Chronique de la Compagnie de Merchand
C'est moi, Yorke, qui me charge d'écrire cette chronique. Je feins de consigner les vantardises de Merchand pour la « postérité », mais je n'ai pas assez d'encre, de parchemin ou de patience pour toutes les divagations de Merchand. Heureusement qu'il ne peut pas lire cette chronique. Écrire la vérité sur ses aventures est l'un des rares plaisirs qu'offre sa compagnie.
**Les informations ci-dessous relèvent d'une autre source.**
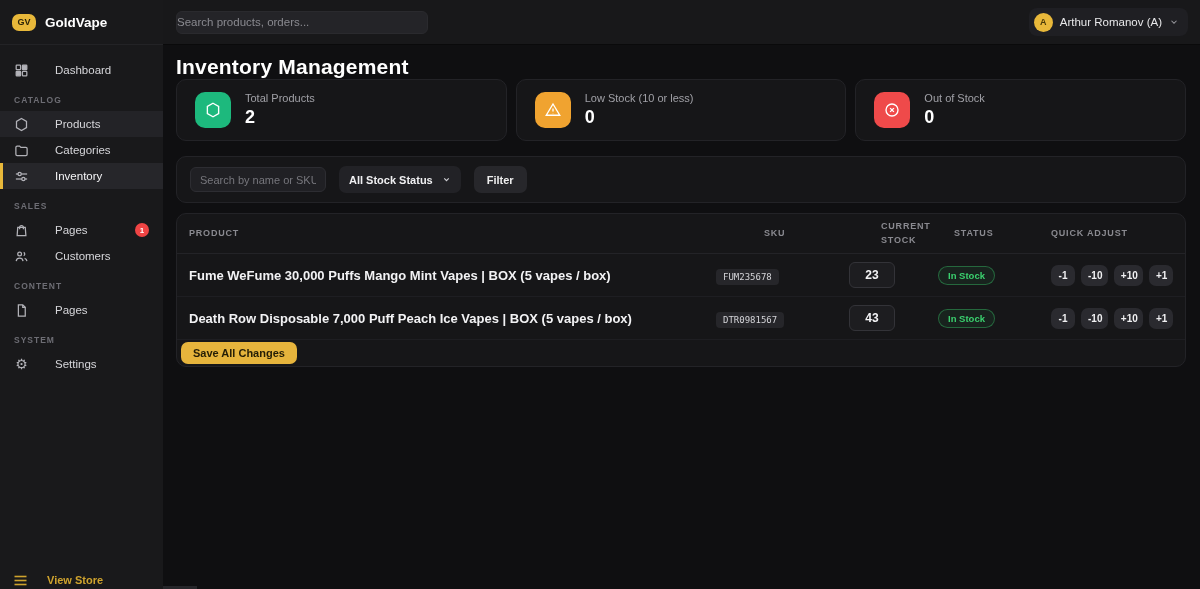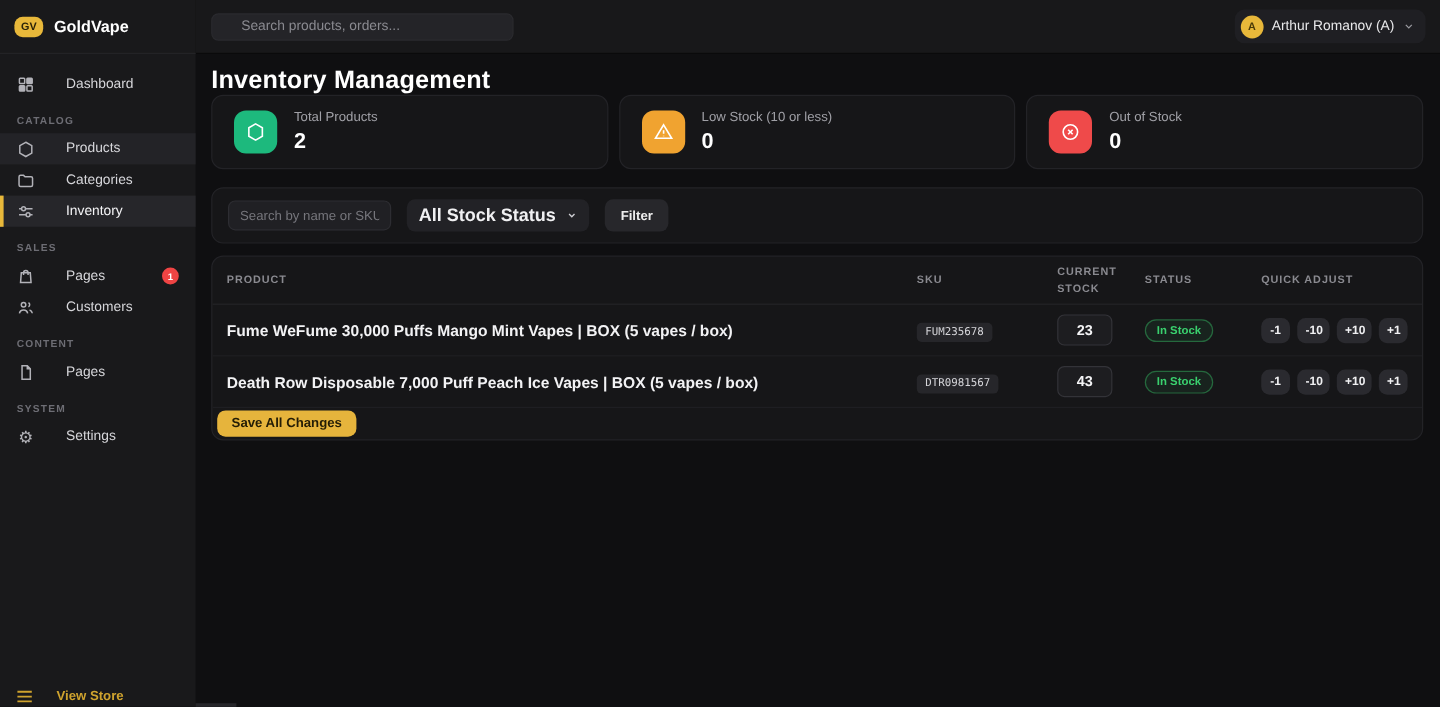--- a/index.html
+++ b/index.html
@@ -31,7 +31,7 @@
   .main { flex:1; display:flex; flex-direction:column; background:#0f0f11; }
   .topbar { height:45px; background:#18181a; border-bottom:1px solid #0a0a0b; display:flex; align-items:center; padding:0 12px 0 13px; }
   .topbar-search { width:252px; height:23px; background:#242428; border:1px solid #2a2a2e; border-radius:6px;
-                   color:#ddd; font-size:11.5px; padding:0 24px; font-family:"Liberation Sans", sans-serif; }
+                   color:#ddd; font-size:11.5px; padding:0 0; font-family:"Liberation Sans", sans-serif; }
   .topbar-search::placeholder { color:#8a8a90; }
   .user-chip { margin-left:auto; display:flex; align-items:center; gap:7px; background:#1f1f23; border-radius:8px;
                height:28px; padding:0 9px 0 5px; cursor:pointer; }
Cela saute aux yeux que lui et ses hommes regrettent d'avoir attaqué « l'arbre d'Azoth ». C'était perdu d'avance... L'arbre a jailli de nulle part, et étant donné les ravages causés par l'Azoth, pourquoi prendre autant de risques ? Ils ne semblent pas poussés par la gloire d'abattre l'arbre. Ils se demandent plutôt comment le démanteler avant de le transporter. Personne n'a pensé à prendre un wagon assez grand pour cette tâche.
En tout cas, camper ici ne me plaît guère. Selon moi, l'apparition de cet arbre lors de la Nuit des lanternes bleues est un avertissement, et ne devrait pas inspirer un tel défi pour le seul plaisir d'un public de poivrots qui fera des simagrées lorsqu'on lui narrera ce « travail d'Hercule. »
Alors que la nuit tombait, les lanternes bleues de la voie ont gagné en luminosité, et les plus lointaines en netteté. J'écris ces dernières lignes pendant que Merchand dort. J'inventerai des mots « mythiques » demain... À moins qu'il ne déchire le parchemin de rage, comme il l'a fait lors de la plupart de nos expéditions infortunées.